Copy the records below, substituting "hue" for "colour" wherever it appears and leaving everything else unchanged.

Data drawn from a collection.
----

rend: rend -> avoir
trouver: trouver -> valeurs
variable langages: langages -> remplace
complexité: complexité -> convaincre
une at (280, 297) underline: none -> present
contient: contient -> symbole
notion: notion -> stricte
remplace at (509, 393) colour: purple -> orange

----

Answer to the problem.
rend: rend -> avoir
trouver: trouver -> valeurs
variable langages: langages -> remplace
complexité: complexité -> convaincre
une at (280, 297) underline: none -> present
contient: contient -> symbole
notion: notion -> stricte
remplace at (509, 393) hue: purple -> orange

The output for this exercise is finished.